▸ Task prompt
Please repeat the listing below word for word, keeping every line in its original form and order.

▸ Input records
— start —
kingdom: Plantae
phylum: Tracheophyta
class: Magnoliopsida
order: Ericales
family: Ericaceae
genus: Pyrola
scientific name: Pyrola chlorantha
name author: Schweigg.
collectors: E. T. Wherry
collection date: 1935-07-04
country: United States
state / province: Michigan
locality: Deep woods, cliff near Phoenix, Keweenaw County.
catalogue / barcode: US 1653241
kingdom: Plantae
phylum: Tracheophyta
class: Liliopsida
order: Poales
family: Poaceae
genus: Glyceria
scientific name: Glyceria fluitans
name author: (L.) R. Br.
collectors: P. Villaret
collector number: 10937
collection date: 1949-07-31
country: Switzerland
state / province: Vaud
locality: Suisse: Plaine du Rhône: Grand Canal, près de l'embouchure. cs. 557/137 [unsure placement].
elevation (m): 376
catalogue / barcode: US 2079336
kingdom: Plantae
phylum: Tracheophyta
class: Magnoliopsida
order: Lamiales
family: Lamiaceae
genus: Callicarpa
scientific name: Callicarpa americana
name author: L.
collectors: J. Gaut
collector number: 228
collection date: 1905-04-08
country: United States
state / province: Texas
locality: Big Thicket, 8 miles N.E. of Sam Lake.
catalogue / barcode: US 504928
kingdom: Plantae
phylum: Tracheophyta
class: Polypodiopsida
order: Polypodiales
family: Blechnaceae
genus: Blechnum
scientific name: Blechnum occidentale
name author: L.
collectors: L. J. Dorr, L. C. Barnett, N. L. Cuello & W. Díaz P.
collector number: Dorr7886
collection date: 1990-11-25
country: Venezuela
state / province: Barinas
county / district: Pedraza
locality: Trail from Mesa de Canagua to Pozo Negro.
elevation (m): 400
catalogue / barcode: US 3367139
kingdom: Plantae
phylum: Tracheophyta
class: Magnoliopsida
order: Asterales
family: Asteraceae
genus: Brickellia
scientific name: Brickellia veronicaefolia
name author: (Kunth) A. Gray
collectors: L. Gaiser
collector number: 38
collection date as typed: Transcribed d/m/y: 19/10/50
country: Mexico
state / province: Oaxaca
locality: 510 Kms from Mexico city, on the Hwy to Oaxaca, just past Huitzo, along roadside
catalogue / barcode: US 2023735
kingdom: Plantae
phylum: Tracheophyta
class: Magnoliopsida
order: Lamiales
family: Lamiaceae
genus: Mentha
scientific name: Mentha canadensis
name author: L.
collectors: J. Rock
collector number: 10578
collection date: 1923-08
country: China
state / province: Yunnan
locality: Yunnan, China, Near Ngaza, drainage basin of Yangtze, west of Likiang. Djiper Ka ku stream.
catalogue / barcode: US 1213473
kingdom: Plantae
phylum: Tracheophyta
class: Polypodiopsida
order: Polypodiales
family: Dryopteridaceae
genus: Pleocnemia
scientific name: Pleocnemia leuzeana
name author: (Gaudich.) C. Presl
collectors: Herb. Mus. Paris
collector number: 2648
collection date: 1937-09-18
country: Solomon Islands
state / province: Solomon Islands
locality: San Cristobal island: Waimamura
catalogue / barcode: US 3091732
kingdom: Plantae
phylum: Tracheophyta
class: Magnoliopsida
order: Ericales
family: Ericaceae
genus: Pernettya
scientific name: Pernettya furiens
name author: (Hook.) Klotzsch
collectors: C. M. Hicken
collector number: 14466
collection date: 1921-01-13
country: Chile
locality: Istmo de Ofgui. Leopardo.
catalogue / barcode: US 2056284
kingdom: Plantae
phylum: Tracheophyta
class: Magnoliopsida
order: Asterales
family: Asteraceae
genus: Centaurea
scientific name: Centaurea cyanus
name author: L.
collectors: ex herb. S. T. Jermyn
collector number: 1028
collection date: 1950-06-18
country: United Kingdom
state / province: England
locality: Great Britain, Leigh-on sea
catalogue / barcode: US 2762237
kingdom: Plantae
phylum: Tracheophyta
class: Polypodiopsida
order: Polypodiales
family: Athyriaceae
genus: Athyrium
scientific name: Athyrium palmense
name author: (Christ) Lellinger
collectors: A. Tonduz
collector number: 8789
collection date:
— end —
▸ Solution
kingdom: Plantae
phylum: Tracheophyta
class: Magnoliopsida
order: Ericales
family: Ericaceae
genus: Pyrola
scientific name: Pyrola chlorantha
name author: Schweigg.
collectors: E. T. Wherry
collection date: 1935-07-04
country: United States
state / province: Michigan
locality: Deep woods, cliff near Phoenix, Keweenaw County.
catalogue / barcode: US 1653241
kingdom: Plantae
phylum: Tracheophyta
class: Liliopsida
order: Poales
family: Poaceae
genus: Glyceria
scientific name: Glyceria fluitans
name author: (L.) R. Br.
collectors: P. Villaret
collector number: 10937
collection date: 1949-07-31
country: Switzerland
state / province: Vaud
locality: Suisse: Plaine du Rhône: Grand Canal, près de l'embouchure. cs. 557/137 [unsure placement].
elevation (m): 376
catalogue / barcode: US 2079336
kingdom: Plantae
phylum: Tracheophyta
class: Magnoliopsida
order: Lamiales
family: Lamiaceae
genus: Callicarpa
scientific name: Callicarpa americana
name author: L.
collectors: J. Gaut
collector number: 228
collection date: 1905-04-08
country: United States
state / province: Texas
locality: Big Thicket, 8 miles N.E. of Sam Lake.
catalogue / barcode: US 504928
kingdom: Plantae
phylum: Tracheophyta
class: Polypodiopsida
order: Polypodiales
family: Blechnaceae
genus: Blechnum
scientific name: Blechnum occidentale
name author: L.
collectors: L. J. Dorr, L. C. Barnett, N. L. Cuello & W. Díaz P.
collector number: Dorr7886
collection date: 1990-11-25
country: Venezuela
state / province: Barinas
county / district: Pedraza
locality: Trail from Mesa de Canagua to Pozo Negro.
elevation (m): 400
catalogue / barcode: US 3367139
kingdom: Plantae
phylum: Tracheophyta
class: Magnoliopsida
order: Asterales
family: Asteraceae
genus: Brickellia
scientific name: Brickellia veronicaefolia
name author: (Kunth) A. Gray
collectors: L. Gaiser
collector number: 38
collection date as typed: Transcribed d/m/y: 19/10/50
country: Mexico
state / province: Oaxaca
locality: 510 Kms from Mexico city, on the Hwy to Oaxaca, just past Huitzo, along roadside
catalogue / barcode: US 2023735
kingdom: Plantae
phylum: Tracheophyta
class: Magnoliopsida
order: Lamiales
family: Lamiaceae
genus: Mentha
scientific name: Mentha canadensis
name author: L.
collectors: J. Rock
collector number: 10578
collection date: 1923-08
country: China
state / province: Yunnan
locality: Yunnan, China, Near Ngaza, drainage basin of Yangtze, west of Likiang. Djiper Ka ku stream.
catalogue / barcode: US 1213473
kingdom: Plantae
phylum: Tracheophyta
class: Polypodiopsida
order: Polypodiales
family: Dryopteridaceae
genus: Pleocnemia
scientific name: Pleocnemia leuzeana
name author: (Gaudich.) C. Presl
collectors: Herb. Mus. Paris
collector number: 2648
collection date: 1937-09-18
country: Solomon Islands
state / province: Solomon Islands
locality: San Cristobal island: Waimamura
catalogue / barcode: US 3091732
kingdom: Plantae
phylum: Tracheophyta
class: Magnoliopsida
order: Ericales
family: Ericaceae
genus: Pernettya
scientific name: Pernettya furiens
name author: (Hook.) Klotzsch
collectors: C. M. Hicken
collector number: 14466
collection date: 1921-01-13
country: Chile
locality: Istmo de Ofgui. Leopardo.
catalogue / barcode: US 2056284
kingdom: Plantae
phylum: Tracheophyta
class: Magnoliopsida
order: Asterales
family: Asteraceae
genus: Centaurea
scientific name: Centaurea cyanus
name author: L.
collectors: ex herb. S. T. Jermyn
collector number: 1028
collection date: 1950-06-18
country: United Kingdom
state / province: England
locality: Great Britain, Leigh-on sea
catalogue / barcode: US 2762237
kingdom: Plantae
phylum: Tracheophyta
class: Polypodiopsida
order: Polypodiales
family: Athyriaceae
genus: Athyrium
scientific name: Athyrium palmense
name author: (Christ) Lellinger
collectors: A. Tonduz
collector number: 8789
collection date:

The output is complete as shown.